The Coalition has already made a good start in equipping Britain to win in the future: the new Pupil Premium to raise attainment for the most disadvantaged pupils; the Work Programme to help people from welfare into work; a new generation of free schools and academies; and the publication of a cross-departmental Social Mobility Strategy. But, as a country, we need to go further, and build a real Opportunity Society so we can compete with not just the BRICs (Brazil, Russia, India and China) but the chasing pack of high-population, fast-growth economies (such as the Philippines, South Korea and Turkey) which Goldman Sachs’ Jim O’Neillhas christened the Next 11 and which were amongst the hottest topics on the Davos agenda this year. We need to ensure everyone has a fair chance of success in our country, and equip our students and workers with the technical and language skills to compete in the global economy: by extending the school day; giving every family internet access; ensuring pupils study maths and a modern foreign until they’re 18. And we need to roll-out superfast broadband; increase airport capacity; build new roads and infrastructure; ensure our regions share in our national prosperity; and create new technology clusters in our cities like the nascent Tech City in London.

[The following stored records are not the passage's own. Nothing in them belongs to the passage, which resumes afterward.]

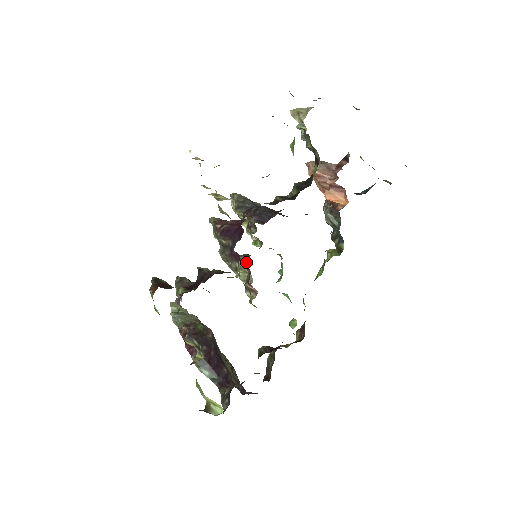
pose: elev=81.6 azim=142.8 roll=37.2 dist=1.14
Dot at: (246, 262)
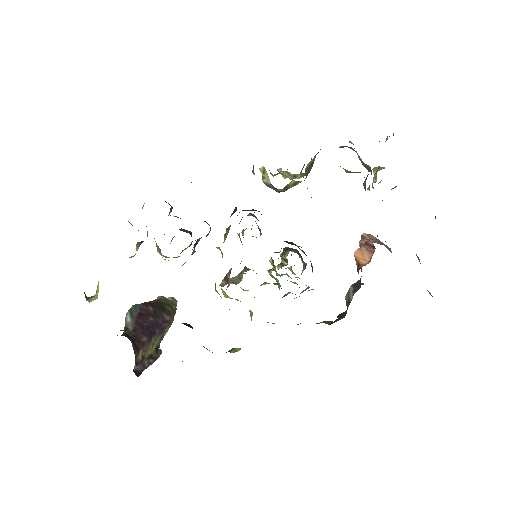
Dot at: occluded
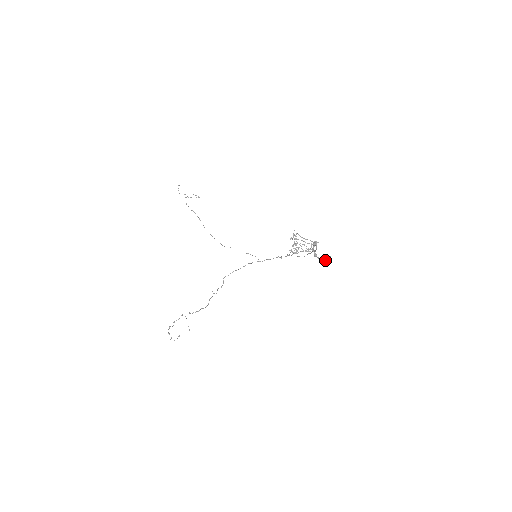
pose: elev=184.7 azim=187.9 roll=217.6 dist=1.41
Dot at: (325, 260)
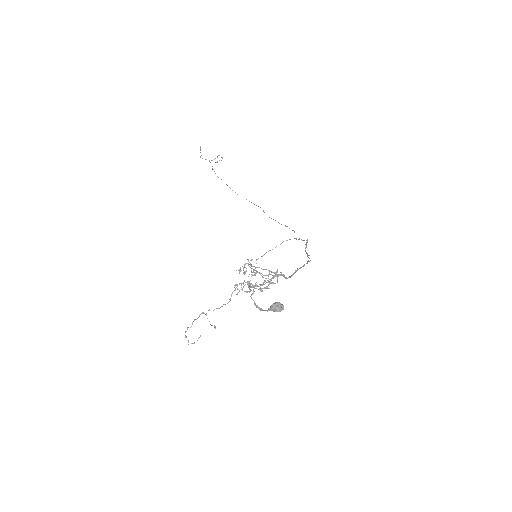
Dot at: (275, 311)
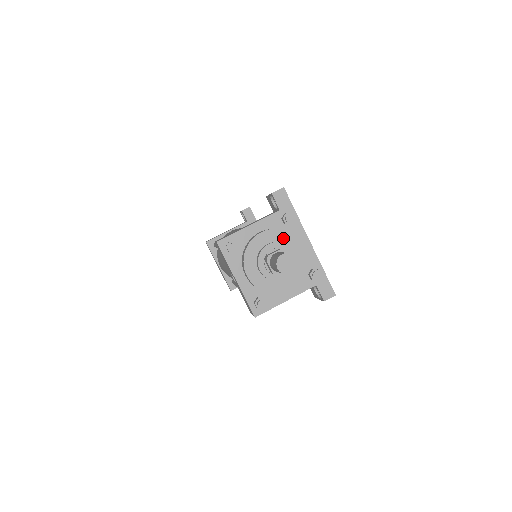
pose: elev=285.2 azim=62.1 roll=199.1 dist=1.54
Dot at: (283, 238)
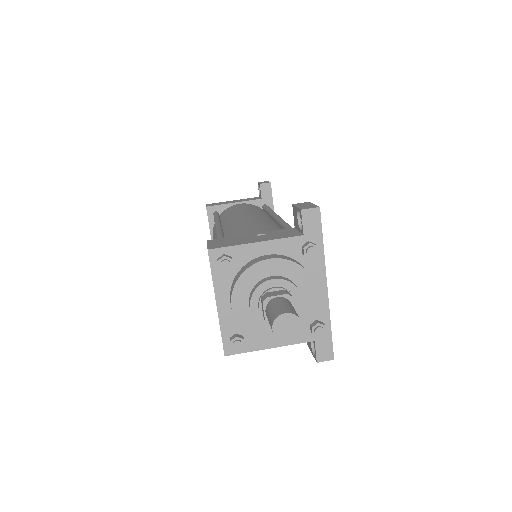
Dot at: (295, 275)
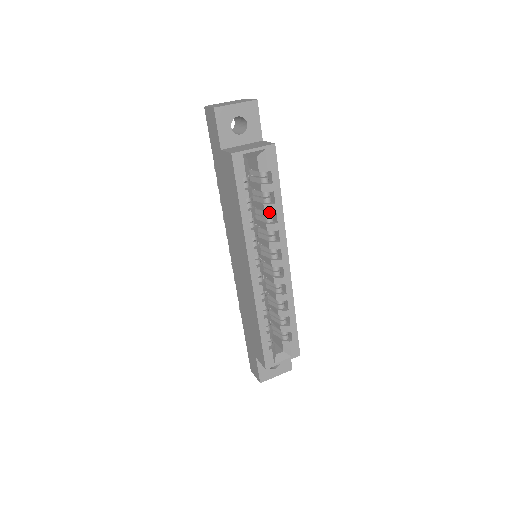
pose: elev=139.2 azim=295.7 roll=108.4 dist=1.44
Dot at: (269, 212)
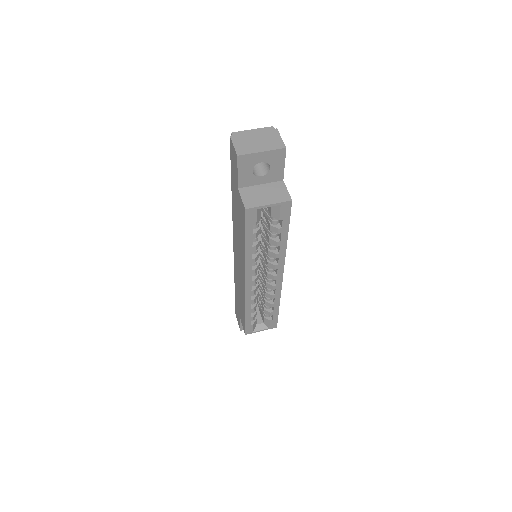
Dot at: (273, 244)
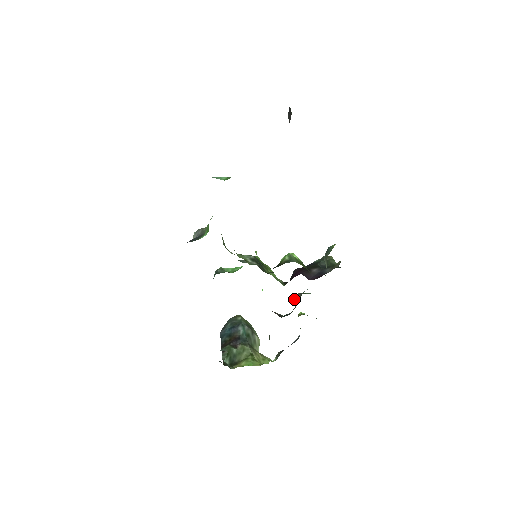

In Davos this year, amidst the receptions and the networking, there was a genuine sense that world leaders had to build stronger societies as well as restoring the global economy: sessions with titles like “Fixing Capitalism“, “Effective Growth Models“, and “Averting a Lost Generation” certainly focused delegates’ mind’s on the pressing need for action at a global level. For us Conservatives, we also need to take action at a national level, to ensure that whilst building a stronger economy is our most pressing short-term priority, we must not forget that building a stronger society – the Opportunity Society – is our most important long-term task.